An absence of proportion

May 19, 2014
Hand-wringing over failure by the US Senate to pass bipartisan energy legislation focuses on the wrong problem. Political pundits mourn the death of bipartisanship and condemn "dysfunction" of the government.

Hand-wringing over failure by the US Senate to pass bipartisan energy legislation focuses on the wrong problem. Political pundits mourn the death of bipartisanship and condemn "dysfunction" of the government. In fact, the problem is that a White House with a fuzzy view of constitutional boundaries has seized control of energy policy-making.

The Energy Savings and Industrial Competitiveness Act was a collection of modest steps designed to improve the energy-use efficiency of buildings and manufacturing plants. It wouldn't have cost much. Like a companion bill in the House, it received support from members of both major political parties. Enactment probably would have trimmed energy use, a worthy goal. Because the savings would have been marginal, however, failure means little to the energy market. It also means less to politics than most analysts opine.

Fundamentally divided

The nation is fundamentally divided over energy. One side advocates a massive shift away from fossil energy, mainly as a precaution against global warming. The other side considers such a shift impossibly expensive and probably unnecessary. For the political fighting inevitable over such thoroughgoing disagreement, the appropriate arena is Congress. Lately, however, the White House has acted on its own in pursuit of radical change when displeased by legislative outcomes.

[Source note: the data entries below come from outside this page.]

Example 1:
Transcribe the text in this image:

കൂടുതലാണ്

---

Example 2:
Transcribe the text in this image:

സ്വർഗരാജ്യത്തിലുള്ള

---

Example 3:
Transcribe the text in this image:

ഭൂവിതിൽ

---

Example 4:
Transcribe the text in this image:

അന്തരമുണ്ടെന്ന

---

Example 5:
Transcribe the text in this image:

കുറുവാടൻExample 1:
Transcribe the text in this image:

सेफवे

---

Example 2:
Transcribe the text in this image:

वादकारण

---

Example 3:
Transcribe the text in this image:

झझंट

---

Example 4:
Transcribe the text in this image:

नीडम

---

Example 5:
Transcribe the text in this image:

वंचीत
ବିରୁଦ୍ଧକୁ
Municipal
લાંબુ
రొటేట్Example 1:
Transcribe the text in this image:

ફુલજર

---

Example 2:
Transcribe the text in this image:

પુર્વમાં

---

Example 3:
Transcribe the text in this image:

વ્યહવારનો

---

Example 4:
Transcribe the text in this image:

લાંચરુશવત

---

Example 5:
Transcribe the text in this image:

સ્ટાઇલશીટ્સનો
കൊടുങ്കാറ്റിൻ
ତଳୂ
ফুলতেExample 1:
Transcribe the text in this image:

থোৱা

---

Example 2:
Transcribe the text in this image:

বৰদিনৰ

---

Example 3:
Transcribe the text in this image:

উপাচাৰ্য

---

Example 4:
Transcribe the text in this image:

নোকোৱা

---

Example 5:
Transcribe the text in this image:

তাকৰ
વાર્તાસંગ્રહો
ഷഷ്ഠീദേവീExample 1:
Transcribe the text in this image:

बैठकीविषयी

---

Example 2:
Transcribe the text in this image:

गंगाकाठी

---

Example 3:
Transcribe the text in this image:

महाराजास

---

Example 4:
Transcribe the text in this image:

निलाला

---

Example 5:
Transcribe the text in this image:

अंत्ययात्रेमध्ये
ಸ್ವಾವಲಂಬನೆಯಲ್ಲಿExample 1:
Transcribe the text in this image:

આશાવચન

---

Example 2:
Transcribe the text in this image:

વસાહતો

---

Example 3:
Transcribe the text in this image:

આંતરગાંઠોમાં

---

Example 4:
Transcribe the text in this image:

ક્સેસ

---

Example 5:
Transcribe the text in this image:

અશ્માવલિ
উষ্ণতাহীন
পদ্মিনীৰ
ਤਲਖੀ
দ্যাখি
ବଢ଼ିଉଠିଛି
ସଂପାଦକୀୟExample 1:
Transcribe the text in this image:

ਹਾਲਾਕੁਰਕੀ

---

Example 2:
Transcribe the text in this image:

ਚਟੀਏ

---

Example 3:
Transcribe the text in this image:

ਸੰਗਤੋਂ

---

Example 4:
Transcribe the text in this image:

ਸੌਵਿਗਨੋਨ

A hallmark of this enlargement by the Executive Branch of Executive Branch authority is the Environmental Protection Agency's initiative to regulate greenhouse gas emissions after Congress failed to pass cap-and-trade legislation. Many Americans and their representatives find EPA's power grab more troubling for the nation than, say, the absence of a law on energy use by buildings and manufacturing plants.

In fact, the EPA's regulation of power-plant emissions of CO2 became one of the political wires that tripped the energy bill. Republican senators proposed to amend the bill to limit EPA's authority to redesign power generation. They also offered amendments approving the border crossing of the Keystone XL pipeline, calling for expedited permitting of LNG exports, and resisting the imposition of a carbon tax.

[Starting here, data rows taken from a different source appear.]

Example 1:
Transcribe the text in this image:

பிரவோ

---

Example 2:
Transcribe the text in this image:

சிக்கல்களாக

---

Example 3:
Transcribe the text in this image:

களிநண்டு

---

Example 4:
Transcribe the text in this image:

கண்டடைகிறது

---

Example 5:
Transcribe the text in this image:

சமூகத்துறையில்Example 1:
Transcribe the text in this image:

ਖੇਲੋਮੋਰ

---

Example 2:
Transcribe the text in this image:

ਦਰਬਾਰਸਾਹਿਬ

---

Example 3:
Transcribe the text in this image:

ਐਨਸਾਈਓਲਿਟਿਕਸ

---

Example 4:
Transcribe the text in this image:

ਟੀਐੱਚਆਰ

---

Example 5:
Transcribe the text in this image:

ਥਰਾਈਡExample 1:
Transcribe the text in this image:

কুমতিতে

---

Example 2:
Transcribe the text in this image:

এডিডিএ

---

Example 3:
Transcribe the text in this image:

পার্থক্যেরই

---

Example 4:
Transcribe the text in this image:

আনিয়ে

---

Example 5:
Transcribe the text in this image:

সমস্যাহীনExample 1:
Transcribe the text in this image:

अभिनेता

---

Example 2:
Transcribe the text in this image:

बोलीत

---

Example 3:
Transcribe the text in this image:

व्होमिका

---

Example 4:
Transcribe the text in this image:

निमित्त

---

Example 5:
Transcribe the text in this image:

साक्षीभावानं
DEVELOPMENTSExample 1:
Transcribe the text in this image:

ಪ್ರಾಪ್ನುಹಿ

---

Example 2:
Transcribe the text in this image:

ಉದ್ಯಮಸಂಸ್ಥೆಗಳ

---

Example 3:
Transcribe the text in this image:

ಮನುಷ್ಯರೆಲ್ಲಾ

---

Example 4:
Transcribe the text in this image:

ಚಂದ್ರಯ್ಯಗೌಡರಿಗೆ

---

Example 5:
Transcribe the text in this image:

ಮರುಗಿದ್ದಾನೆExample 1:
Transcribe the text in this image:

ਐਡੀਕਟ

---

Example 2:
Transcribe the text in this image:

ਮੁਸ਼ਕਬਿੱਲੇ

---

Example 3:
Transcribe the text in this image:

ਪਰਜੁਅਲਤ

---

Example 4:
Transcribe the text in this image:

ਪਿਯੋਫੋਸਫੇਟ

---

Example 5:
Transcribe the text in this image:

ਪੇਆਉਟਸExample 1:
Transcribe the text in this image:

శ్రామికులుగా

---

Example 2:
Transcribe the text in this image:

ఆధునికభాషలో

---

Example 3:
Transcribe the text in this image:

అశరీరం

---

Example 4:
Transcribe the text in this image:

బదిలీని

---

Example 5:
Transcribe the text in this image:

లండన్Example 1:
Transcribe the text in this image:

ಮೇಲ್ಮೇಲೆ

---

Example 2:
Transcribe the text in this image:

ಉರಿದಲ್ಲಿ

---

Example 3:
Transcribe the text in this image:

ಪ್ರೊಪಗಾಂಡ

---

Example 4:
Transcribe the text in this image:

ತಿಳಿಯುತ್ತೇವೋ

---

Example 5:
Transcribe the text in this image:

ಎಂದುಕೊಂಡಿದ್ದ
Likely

Politics? Of course. What's wrong with that?

The Obama administration has steered the US toward an energy future defined by environmental extremism, incompatible with mainline economic interests, and opposed by many Americans. Like the EPA's constriction of electricity from coal, the president's temporizing on Keystone XL fits his stated campaign against "carbon pollution"—meaning energy from hydrocarbons. That campaign at least partly explains the reluctance to allow exports of LNG and fosters an institutional bias in support of anything that hikes prices of fossil energy, such as a carbon tax.

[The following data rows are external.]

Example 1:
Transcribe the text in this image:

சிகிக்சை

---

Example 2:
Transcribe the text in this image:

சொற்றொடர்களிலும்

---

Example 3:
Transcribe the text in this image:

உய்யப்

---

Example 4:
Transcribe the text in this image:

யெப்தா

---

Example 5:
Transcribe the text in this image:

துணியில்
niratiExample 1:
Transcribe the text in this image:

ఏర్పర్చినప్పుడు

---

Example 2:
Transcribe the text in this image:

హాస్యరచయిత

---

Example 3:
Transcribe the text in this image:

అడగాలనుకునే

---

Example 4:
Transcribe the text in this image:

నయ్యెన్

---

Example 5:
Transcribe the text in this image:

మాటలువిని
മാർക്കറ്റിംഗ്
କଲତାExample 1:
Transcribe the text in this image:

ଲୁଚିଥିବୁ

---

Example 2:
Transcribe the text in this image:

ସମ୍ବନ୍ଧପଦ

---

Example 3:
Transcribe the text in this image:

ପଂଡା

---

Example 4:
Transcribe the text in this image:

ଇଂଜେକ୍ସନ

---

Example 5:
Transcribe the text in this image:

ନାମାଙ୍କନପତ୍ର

Sensible lawmakers see economic peril in a program sure to raise energy costs. Many such lawmakers exist. But they have been forced to take the fight to an overly active White House supported by Democratic leaders who won't let it happen on Capitol Hill.

Senate Majority Leader Harry Reid (D-Nev.) prevented votes on amendments to the energy bill. He said he'd allow a stand-alone vote on Keystone XL only if the energy bill advanced without change. The bill died May 12 when a procedural measure didn't receive 60 votes allowing a final vote. Reid and Democratic allies complained of Republican obstructionism. In fact, he was guarding the president's flank. Now Obama has no need to veto an energy-savings bill because it contained amendments, such as Keystone XL approval, intolerable to environmental groups. And he doesn't have to veto a stand-alone Keystone XL bill supported by some Democrats.

White House targeted

Yes, Republicans were targeting the White House with their amendments. That's where energy mistakes increasingly develop, so that's where energy mistakes must be resisted. Lawmakers who find those circumstances uncomfortable should challenge an administration that has usurped their authority.

While administration officials fashion answers to historic energy questions, including access to transformative oil supply in Canada and coal's future in power generation, lawmakers act like failure of a piddling conservation bill threatens the republic. The absence of proportion is striking. Congress should do something about it.